#### EXTRAIT
BD : Elles sont de trois ordres. Un, la volonté de produire eux-mêmes. Deux, le désir de maîtriser le coût sur une partie de leur facture dans la durée. Trois, la participation à la réduction des gaz à effet de serre. Vous savez, le potentiel de développement du marché est immense avec plus de 20 millions de maisons à équiper en France. Pour l’heure, le marché n’explose pas car les temps de retour sont encore trop importants. Au gré de la baisse des prix des systèmes, ce marché va croître de manière inévitable.

Nous portons l’ingénierie des projets de bout en bout

PS : Pouvez-vous SVP nous parler de votre offre d’autoconsommation collective Notre Soleil & Nous que vous avez lancée cette année ?
BD : Nous sommes en train de travailler sur un certain nombre de projets autour d’enjeux techniques forts qui prennent en compte le type de bâtiment, les charges pilotables, le chauffe-eau et chauffage électriques Mais aussi autour d’enjeux juridiques complexes avec la réunion du producteur et des consommateurs autour d’une même personne morale. Sans oublier l’ingénierie financière. Nous allons sortir et mettre en service quatre projets expérimentaux au cours de l’année 2018 : un résidentiel vertical neuf de 100 logements dans le Sud de la France en Occitanie., deux projets sont en cours avec du tertiaire et des logements, et un dernier plus complexe, à Lyon, mêle un millier de logements, du logement social avec accession à la propriété, des bureaux et des commerces. Il s’agit d’un îlot de cinq bâtiments, un bon cas d’usage pour établir la structure contractuelle. Sur la base du REX, nous analyserons s’il est pertinent de dupliquer ce type de projet.

PS : Quel est votre rôle au sein de ces projets ?
BD : Nous portons l’ingénierie de bout en bout pour nos clients. Nous travaillons en push sur différentes outils. Nous faisons par exemple une expérimentation via un réseau privé qui nous est propre sur la blockchain qui représente un outil possible de certification des éléments de comptage. Mais l’on demeure agnostique. La solution blockchain est séduisante certes mais l’on travaille aussi sur d’autres modes de certification. Nous prendrons la meilleure des solutions, la plus efficace. Dans tous les cas, dans le comptage, le principe est de valoriser celui qui est acteur de sa consommation et fait le plus appel au générateur.

PS : Vous évoquez des projets neufs. Quid dans l’existant ?
BD : L’autoconsommation collective dans l’existant est très compliquée commercialement. Nous nous sommes un peu cassés les dents auprès des copropriétés. Nous avons dépensé beaucoup d’énergie sans trop de résultats.

#### TRAVAIL DEMANDÉ
**a.** Recopiez, dans l'entretien sur l'autoconsommation solaire, le passage qui commence par les mots contenant « PS : Quel est » et s'achève sur « appel au générateur. ».
**b.** Résumez en trois phrases l'entretien sur l'autoconsommation solaire.
Les entrées proviennent d'une autre source que l'extrait.

Éléments issus d'une source de données
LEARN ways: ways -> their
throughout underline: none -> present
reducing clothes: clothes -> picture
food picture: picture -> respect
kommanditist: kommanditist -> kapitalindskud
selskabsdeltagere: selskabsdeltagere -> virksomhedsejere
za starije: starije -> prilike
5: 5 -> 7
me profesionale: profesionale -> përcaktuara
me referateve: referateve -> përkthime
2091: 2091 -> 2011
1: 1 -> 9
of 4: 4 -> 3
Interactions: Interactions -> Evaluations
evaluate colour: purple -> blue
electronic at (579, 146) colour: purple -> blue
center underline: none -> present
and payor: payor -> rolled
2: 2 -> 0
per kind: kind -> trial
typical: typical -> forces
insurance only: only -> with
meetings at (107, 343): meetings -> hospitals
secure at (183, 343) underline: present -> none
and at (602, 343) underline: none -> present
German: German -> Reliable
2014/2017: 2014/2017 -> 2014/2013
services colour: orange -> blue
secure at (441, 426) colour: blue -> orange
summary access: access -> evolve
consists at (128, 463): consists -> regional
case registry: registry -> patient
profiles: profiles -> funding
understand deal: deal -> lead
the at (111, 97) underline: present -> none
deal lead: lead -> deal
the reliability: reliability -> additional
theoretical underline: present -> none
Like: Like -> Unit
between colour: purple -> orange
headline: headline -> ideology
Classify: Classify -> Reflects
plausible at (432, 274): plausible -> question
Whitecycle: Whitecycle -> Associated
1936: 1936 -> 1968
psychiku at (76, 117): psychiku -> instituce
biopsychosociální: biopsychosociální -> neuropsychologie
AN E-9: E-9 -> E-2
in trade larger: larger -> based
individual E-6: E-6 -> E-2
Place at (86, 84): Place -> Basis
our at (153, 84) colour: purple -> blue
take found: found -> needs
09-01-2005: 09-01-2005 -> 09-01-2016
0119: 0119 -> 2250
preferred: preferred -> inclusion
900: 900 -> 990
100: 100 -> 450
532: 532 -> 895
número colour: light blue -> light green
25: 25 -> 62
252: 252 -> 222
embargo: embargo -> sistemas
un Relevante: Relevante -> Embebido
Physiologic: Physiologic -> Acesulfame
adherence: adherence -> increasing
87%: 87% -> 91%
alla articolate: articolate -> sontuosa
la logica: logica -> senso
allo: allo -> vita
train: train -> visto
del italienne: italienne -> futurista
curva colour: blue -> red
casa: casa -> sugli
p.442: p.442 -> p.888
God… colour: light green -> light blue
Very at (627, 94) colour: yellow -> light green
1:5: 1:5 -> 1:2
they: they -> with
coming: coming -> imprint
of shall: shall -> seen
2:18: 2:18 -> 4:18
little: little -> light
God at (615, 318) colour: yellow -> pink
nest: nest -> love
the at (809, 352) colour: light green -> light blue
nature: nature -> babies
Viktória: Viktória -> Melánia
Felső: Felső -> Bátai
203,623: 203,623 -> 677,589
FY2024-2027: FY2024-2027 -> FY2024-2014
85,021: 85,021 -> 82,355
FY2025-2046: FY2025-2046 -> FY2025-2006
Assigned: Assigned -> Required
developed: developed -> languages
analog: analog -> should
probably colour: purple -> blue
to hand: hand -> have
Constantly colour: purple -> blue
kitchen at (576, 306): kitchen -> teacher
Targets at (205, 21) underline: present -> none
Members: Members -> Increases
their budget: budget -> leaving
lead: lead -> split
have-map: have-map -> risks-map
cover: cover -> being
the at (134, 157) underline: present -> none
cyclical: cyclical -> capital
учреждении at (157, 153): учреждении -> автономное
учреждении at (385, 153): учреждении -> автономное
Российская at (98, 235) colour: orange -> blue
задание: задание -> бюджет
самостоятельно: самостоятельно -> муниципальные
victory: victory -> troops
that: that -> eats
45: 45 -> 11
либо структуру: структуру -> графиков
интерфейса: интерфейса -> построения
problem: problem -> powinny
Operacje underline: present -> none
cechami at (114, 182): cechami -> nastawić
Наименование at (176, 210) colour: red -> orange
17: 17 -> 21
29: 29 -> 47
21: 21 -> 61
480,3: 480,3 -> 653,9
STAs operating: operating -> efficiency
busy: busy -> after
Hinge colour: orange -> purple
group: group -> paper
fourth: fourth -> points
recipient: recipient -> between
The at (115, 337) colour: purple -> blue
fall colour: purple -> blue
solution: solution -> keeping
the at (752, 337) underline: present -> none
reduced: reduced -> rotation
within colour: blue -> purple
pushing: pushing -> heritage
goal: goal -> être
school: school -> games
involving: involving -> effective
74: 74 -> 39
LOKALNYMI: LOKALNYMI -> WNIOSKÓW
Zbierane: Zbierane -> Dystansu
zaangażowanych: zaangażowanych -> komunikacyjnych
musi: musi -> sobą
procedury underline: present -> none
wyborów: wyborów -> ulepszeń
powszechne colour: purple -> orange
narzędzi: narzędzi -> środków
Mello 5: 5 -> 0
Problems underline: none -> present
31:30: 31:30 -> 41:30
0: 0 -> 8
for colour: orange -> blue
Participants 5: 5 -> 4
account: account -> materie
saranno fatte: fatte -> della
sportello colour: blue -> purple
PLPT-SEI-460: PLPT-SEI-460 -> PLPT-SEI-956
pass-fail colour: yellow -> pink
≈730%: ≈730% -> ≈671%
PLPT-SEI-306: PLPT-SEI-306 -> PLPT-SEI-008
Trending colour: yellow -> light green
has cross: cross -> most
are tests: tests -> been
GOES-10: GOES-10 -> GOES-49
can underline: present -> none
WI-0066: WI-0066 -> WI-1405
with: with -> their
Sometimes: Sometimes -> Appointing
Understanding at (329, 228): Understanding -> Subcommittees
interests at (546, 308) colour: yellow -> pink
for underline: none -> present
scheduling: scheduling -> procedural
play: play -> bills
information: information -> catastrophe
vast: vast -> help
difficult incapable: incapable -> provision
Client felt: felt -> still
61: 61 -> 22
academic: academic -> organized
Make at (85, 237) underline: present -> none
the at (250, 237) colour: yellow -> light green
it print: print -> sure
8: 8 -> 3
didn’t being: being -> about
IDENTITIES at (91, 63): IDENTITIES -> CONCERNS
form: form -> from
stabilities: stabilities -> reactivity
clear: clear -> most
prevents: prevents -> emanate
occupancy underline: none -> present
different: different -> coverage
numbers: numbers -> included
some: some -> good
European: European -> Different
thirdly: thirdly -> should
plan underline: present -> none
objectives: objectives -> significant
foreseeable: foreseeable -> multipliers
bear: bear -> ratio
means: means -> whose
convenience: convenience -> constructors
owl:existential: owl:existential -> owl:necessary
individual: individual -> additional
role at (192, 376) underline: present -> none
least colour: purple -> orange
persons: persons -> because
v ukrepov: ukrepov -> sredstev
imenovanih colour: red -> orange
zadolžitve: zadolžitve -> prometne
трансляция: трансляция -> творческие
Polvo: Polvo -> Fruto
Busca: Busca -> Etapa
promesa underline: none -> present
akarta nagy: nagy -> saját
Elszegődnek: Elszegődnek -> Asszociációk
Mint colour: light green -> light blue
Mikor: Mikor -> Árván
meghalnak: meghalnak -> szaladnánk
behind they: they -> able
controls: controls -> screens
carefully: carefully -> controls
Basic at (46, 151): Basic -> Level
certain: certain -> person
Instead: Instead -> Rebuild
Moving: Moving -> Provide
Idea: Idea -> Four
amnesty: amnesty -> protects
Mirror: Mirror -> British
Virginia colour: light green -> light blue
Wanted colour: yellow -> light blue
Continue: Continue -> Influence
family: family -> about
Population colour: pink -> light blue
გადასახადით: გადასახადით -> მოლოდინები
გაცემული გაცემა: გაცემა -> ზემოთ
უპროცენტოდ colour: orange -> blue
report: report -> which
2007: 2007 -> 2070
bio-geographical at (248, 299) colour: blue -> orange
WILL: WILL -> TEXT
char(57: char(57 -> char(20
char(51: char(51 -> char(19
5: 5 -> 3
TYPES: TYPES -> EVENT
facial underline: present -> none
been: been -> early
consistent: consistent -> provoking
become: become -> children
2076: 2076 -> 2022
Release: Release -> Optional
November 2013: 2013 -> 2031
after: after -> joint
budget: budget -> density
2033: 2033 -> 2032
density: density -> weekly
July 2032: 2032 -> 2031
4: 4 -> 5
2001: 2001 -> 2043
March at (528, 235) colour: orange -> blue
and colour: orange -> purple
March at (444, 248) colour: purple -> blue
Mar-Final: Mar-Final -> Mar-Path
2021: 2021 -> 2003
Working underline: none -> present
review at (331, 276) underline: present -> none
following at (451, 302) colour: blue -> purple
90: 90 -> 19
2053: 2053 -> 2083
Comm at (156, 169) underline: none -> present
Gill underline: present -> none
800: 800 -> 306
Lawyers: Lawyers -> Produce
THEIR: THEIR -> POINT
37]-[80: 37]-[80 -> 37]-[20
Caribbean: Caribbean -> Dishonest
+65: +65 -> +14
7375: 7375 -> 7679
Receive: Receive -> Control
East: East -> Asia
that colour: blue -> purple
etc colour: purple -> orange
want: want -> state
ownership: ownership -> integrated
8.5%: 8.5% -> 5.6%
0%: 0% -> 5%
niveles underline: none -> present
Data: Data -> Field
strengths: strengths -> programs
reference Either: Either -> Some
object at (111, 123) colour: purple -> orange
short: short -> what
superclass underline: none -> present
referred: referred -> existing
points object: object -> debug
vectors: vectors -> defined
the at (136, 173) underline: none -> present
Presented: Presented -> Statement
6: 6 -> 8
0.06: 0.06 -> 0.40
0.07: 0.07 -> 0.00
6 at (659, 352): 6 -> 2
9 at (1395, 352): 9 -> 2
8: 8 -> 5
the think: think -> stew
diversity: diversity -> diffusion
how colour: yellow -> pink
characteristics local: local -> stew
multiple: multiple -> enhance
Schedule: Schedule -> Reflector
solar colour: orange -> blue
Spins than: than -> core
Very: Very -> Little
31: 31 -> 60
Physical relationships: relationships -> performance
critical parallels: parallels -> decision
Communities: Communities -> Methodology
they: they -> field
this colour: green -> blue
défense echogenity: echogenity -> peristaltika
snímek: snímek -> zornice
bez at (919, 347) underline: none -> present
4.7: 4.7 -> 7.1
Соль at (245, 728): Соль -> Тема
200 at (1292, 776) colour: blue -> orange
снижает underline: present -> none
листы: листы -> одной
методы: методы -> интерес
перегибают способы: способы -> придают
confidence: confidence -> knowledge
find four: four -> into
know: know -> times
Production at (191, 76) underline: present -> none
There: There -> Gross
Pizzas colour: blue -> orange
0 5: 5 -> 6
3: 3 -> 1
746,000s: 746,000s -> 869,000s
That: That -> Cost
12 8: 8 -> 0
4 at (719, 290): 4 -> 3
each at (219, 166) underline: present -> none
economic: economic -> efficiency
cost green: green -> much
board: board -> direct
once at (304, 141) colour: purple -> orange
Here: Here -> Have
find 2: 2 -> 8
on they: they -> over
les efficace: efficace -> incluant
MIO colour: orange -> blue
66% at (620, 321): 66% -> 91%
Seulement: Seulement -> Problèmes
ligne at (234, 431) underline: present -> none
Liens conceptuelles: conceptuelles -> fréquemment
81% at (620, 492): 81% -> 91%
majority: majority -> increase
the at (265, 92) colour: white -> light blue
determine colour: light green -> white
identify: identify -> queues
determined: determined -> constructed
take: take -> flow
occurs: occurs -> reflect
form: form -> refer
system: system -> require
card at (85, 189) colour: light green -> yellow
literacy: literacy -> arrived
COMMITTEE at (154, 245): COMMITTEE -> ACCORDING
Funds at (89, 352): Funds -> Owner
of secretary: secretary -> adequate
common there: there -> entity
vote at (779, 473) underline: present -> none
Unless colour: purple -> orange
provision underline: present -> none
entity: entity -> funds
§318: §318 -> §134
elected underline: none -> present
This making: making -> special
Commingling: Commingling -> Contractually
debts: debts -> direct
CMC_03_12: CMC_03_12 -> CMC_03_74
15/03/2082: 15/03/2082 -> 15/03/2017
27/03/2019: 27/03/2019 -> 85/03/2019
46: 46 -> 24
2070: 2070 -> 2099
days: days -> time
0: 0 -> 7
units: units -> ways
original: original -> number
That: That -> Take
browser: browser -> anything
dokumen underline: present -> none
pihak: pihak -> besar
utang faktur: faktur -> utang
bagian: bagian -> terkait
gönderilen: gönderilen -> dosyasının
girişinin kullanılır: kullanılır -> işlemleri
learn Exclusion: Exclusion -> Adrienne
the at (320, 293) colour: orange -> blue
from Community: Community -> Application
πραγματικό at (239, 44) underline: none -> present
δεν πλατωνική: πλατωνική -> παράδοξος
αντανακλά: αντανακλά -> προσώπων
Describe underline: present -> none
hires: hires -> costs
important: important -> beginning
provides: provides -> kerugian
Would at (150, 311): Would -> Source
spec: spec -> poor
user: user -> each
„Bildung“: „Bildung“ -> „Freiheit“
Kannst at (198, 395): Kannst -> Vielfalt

#### RÉSULTATS DE L'EXERCICE
**a.**
PS : Quel est votre rôle au sein de ces projets ?
BD : Nous portons l’ingénierie de bout en bout pour nos clients. Nous travaillons en push sur différentes outils. Nous faisons par exemple une expérimentation via un réseau privé qui nous est propre sur la blockchain qui représente un outil possible de certification des éléments de comptage. Mais l’on demeure agnostique. La solution blockchain est séduisante certes mais l’on travaille aussi sur d’autres modes de certification. Nous prendrons la meilleure des solutions, la plus efficace. Dans tous les cas, dans le comptage, le principe est de valoriser celui qui est acteur de sa consommation et fait le plus appel au générateur.

**b.** Le marché est immense, avec plus de 20 millions de maisons à équiper en France, mais il n'explose pas encore car les temps de retour restent trop importants, et il devrait croître avec la baisse des prix des systèmes. Pour son offre d'autoconsommation collective Notre Soleil & Nous, l'entreprise porte l'ingénierie des projets de bout en bout, face à des enjeux techniques, juridiques et financiers, et prévoit de mettre en service quatre projets expérimentaux en 2018. Dans l'existant, l'autoconsommation collective est jugée très compliquée commerciale­ment, beaucoup d'énergie ayant été dépensée auprès des copropriétés sans trop de résultats.